------ RECORDS FOR THE TASK ------

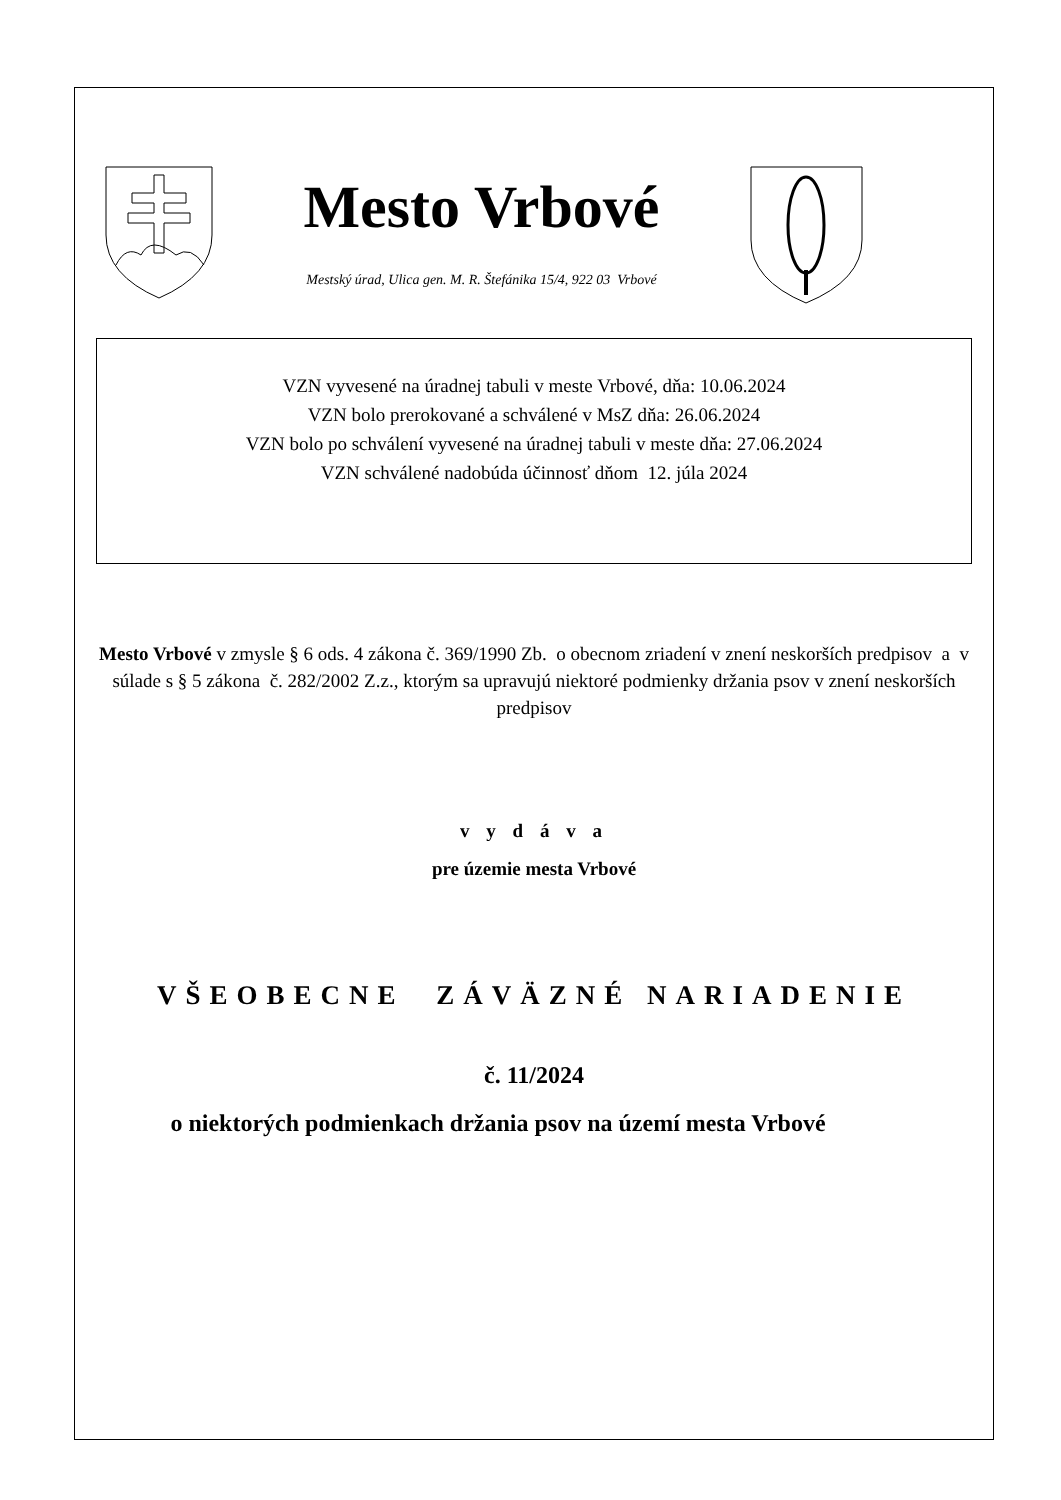Mesto Vrbové
Mestský úrad, Ulica gen. M. R. Štefánika 15/4, 922 03 Vrbové
VZN vyvesené na úradnej tabuli v meste Vrbové, dňa: 10.06.2024
VZN bolo prerokované a schválené v MsZ dňa: 26.06.2024
VZN bolo po schválení vyvesené na úradnej tabuli v meste dňa: 27.06.2024
VZN schválené nadobúda účinnosť dňom 12. júla 2024
Mesto Vrbové v zmysle § 6 ods. 4 zákona č. 369/1990 Zb. o obecnom zriadení v znení neskorších predpisov a v súlade s § 5 zákona č. 282/2002 Z.z., ktorým sa upravujú niektoré podmienky držania psov v znení neskorších predpisov
v y d á v a
pre územie mesta Vrbové
VŠEOBECNE ZÁVÄZNÉ NARIADENIE
č. 11/2024
o niektorých podmienkach držania psov na území mesta Vrbové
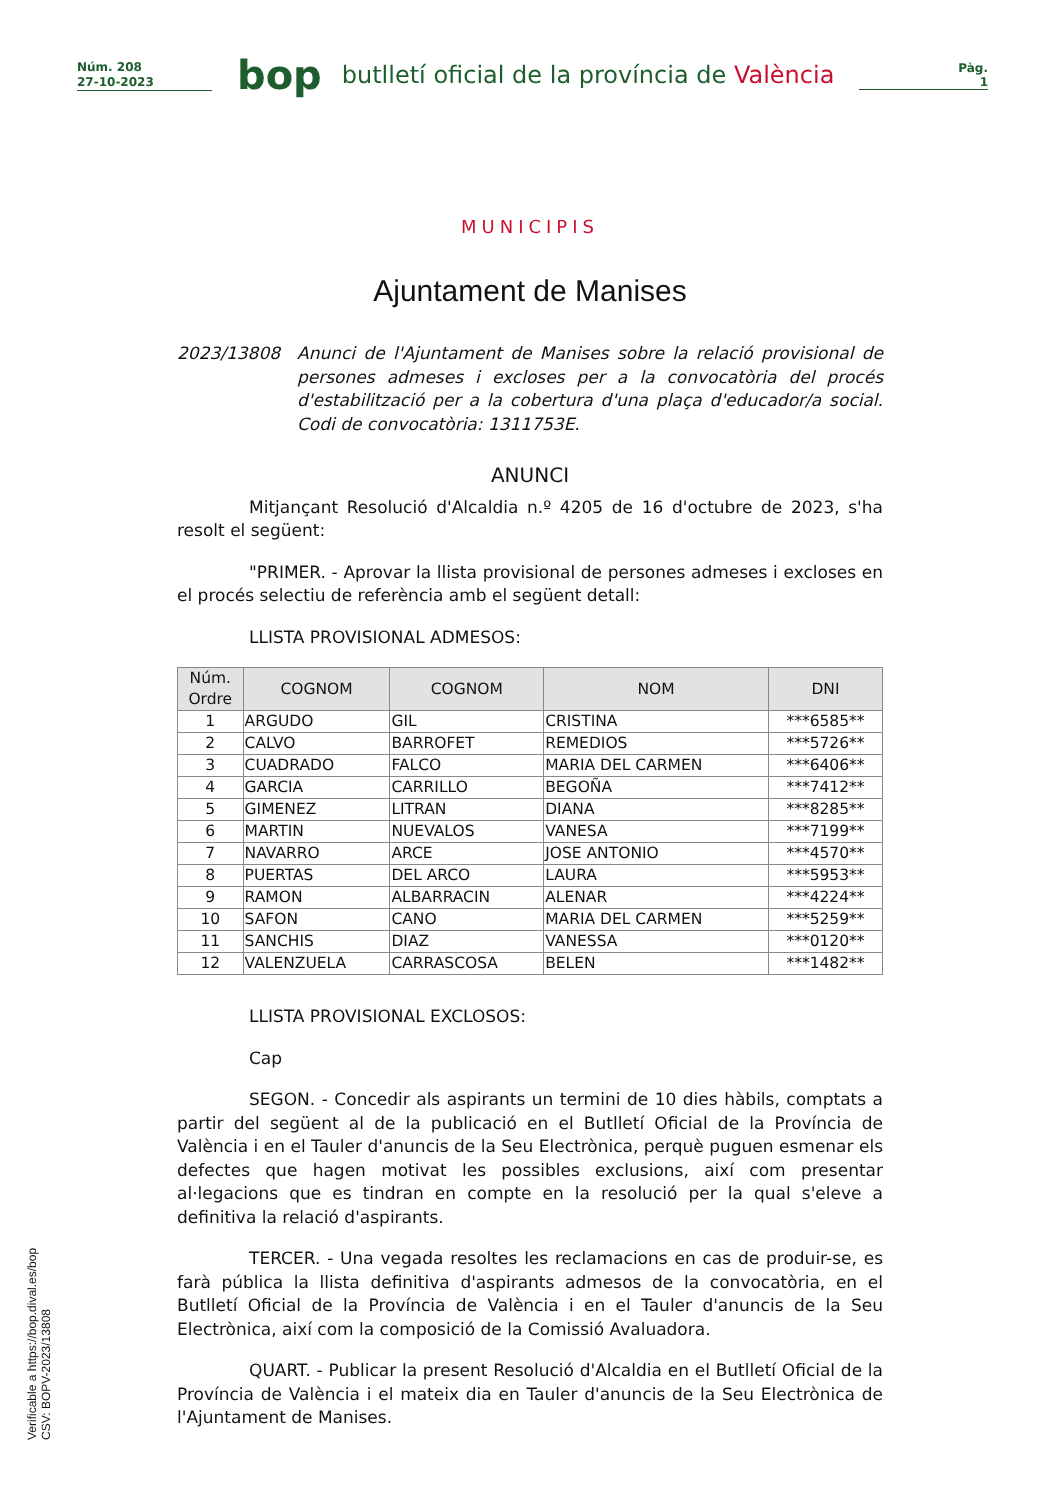Núm. 208
27-10-2023
bop
butlletí oficial de la província de València
Pàg.
1
MUNICIPIS
Ajuntament de Manises
2023/13808 Anunci de l'Ajuntament de Manises sobre la relació provisional de persones admeses i excloses per a la convocatòria del procés d'estabilització per a la cobertura d'una plaça d'educador/a social. Codi de convocatòria: 1311753E.
ANUNCI
Mitjançant Resolució d'Alcaldia n.º 4205 de 16 d'octubre de 2023, s'ha resolt el següent:
"PRIMER. - Aprovar la llista provisional de persones admeses i excloses en el procés selectiu de referència amb el següent detall:
LLISTA PROVISIONAL ADMESOS:
| Núm. Ordre | COGNOM | COGNOM | NOM | DNI |
| --- | --- | --- | --- | --- |
| 1 | ARGUDO | GIL | CRISTINA | ***6585** |
| 2 | CALVO | BARROFET | REMEDIOS | ***5726** |
| 3 | CUADRADO | FALCO | MARIA DEL CARMEN | ***6406** |
| 4 | GARCIA | CARRILLO | BEGOÑA | ***7412** |
| 5 | GIMENEZ | LITRAN | DIANA | ***8285** |
| 6 | MARTIN | NUEVALOS | VANESA | ***7199** |
| 7 | NAVARRO | ARCE | JOSE ANTONIO | ***4570** |
| 8 | PUERTAS | DEL ARCO | LAURA | ***5953** |
| 9 | RAMON | ALBARRACIN | ALENAR | ***4224** |
| 10 | SAFON | CANO | MARIA DEL CARMEN | ***5259** |
| 11 | SANCHIS | DIAZ | VANESSA | ***0120** |
| 12 | VALENZUELA | CARRASCOSA | BELEN | ***1482** |
LLISTA PROVISIONAL EXCLOSOS:
Cap
SEGON. - Concedir als aspirants un termini de 10 dies hàbils, comptats a partir del següent al de la publicació en el Butlletí Oficial de la Província de València i en el Tauler d'anuncis de la Seu Electrònica, perquè puguen esmenar els defectes que hagen motivat les possibles exclusions, així com presentar al·legacions que es tindran en compte en la resolució per la qual s'eleve a definitiva la relació d'aspirants.
TERCER. - Una vegada resoltes les reclamacions en cas de produir-se, es farà pública la llista definitiva d'aspirants admesos de la convocatòria, en el Butlletí Oficial de la Província de València i en el Tauler d'anuncis de la Seu Electrònica, així com la composició de la Comissió Avaluadora.
QUART. - Publicar la present Resolució d'Alcaldia en el Butlletí Oficial de la Província de València i el mateix dia en Tauler d'anuncis de la Seu Electrònica de l'Ajuntament de Manises.
Verificable a https://bop.dival.es/bop
CSV: BOPV-2023/13808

------

→ **PROBLEM**
Produce an exact reprint of the entries, dropping the images.

→ **SOLUTION FOR THIS TASK**
Mesto Vrbové
Mestský úrad, Ulica gen. M. R. Štefánika 15/4, 922 03 Vrbové
VZN vyvesené na úradnej tabuli v meste Vrbové, dňa: 10.06.2024
VZN bolo prerokované a schválené v MsZ dňa: 26.06.2024
VZN bolo po schválení vyvesené na úradnej tabuli v meste dňa: 27.06.2024
VZN schválené nadobúda účinnosť dňom 12. júla 2024
Mesto Vrbové v zmysle § 6 ods. 4 zákona č. 369/1990 Zb. o obecnom zriadení v znení neskorších predpisov a v súlade s § 5 zákona č. 282/2002 Z.z., ktorým sa upravujú niektoré podmienky držania psov v znení neskorších predpisov
v y d á v a
pre územie mesta Vrbové
VŠEOBECNE ZÁVÄZNÉ NARIADENIE
č. 11/2024
o niektorých podmienkach držania psov na území mesta Vrbové
Núm. 208
27-10-2023
bop
butlletí oficial de la província de València
Pàg.
1
MUNICIPIS
Ajuntament de Manises
2023/13808 Anunci de l'Ajuntament de Manises sobre la relació provisional de persones admeses i excloses per a la convocatòria del procés d'estabilització per a la cobertura d'una plaça d'educador/a social. Codi de convocatòria: 1311753E.
ANUNCI
Mitjançant Resolució d'Alcaldia n.º 4205 de 16 d'octubre de 2023, s'ha resolt el següent:
"PRIMER. - Aprovar la llista provisional de persones admeses i excloses en el procés selectiu de referència amb el següent detall:
LLISTA PROVISIONAL ADMESOS:
| Núm. Ordre | COGNOM | COGNOM | NOM | DNI |
| --- | --- | --- | --- | --- |
| 1 | ARGUDO | GIL | CRISTINA | ***6585** |
| 2 | CALVO | BARROFET | REMEDIOS | ***5726** |
| 3 | CUADRADO | FALCO | MARIA DEL CARMEN | ***6406** |
| 4 | GARCIA | CARRILLO | BEGOÑA | ***7412** |
| 5 | GIMENEZ | LITRAN | DIANA | ***8285** |
| 6 | MARTIN | NUEVALOS | VANESA | ***7199** |
| 7 | NAVARRO | ARCE | JOSE ANTONIO | ***4570** |
| 8 | PUERTAS | DEL ARCO | LAURA | ***5953** |
| 9 | RAMON | ALBARRACIN | ALENAR | ***4224** |
| 10 | SAFON | CANO | MARIA DEL CARMEN | ***5259** |
| 11 | SANCHIS | DIAZ | VANESSA | ***0120** |
| 12 | VALENZUELA | CARRASCOSA | BELEN | ***1482** |
LLISTA PROVISIONAL EXCLOSOS:
Cap
SEGON. - Concedir als aspirants un termini de 10 dies hàbils, comptats a partir del següent al de la publicació en el Butlletí Oficial de la Província de València i en el Tauler d'anuncis de la Seu Electrònica, perquè puguen esmenar els defectes que hagen motivat les possibles exclusions, així com presentar al·legacions que es tindran en compte en la resolució per la qual s'eleve a definitiva la relació d'aspirants.
TERCER. - Una vegada resoltes les reclamacions en cas de produir-se, es farà pública la llista definitiva d'aspirants admesos de la convocatòria, en el Butlletí Oficial de la Província de València i en el Tauler d'anuncis de la Seu Electrònica, així com la composició de la Comissió Avaluadora.
QUART. - Publicar la present Resolució d'Alcaldia en el Butlletí Oficial de la Província de València i el mateix dia en Tauler d'anuncis de la Seu Electrònica de l'Ajuntament de Manises.
Verificable a https://bop.dival.es/bop
CSV: BOPV-2023/13808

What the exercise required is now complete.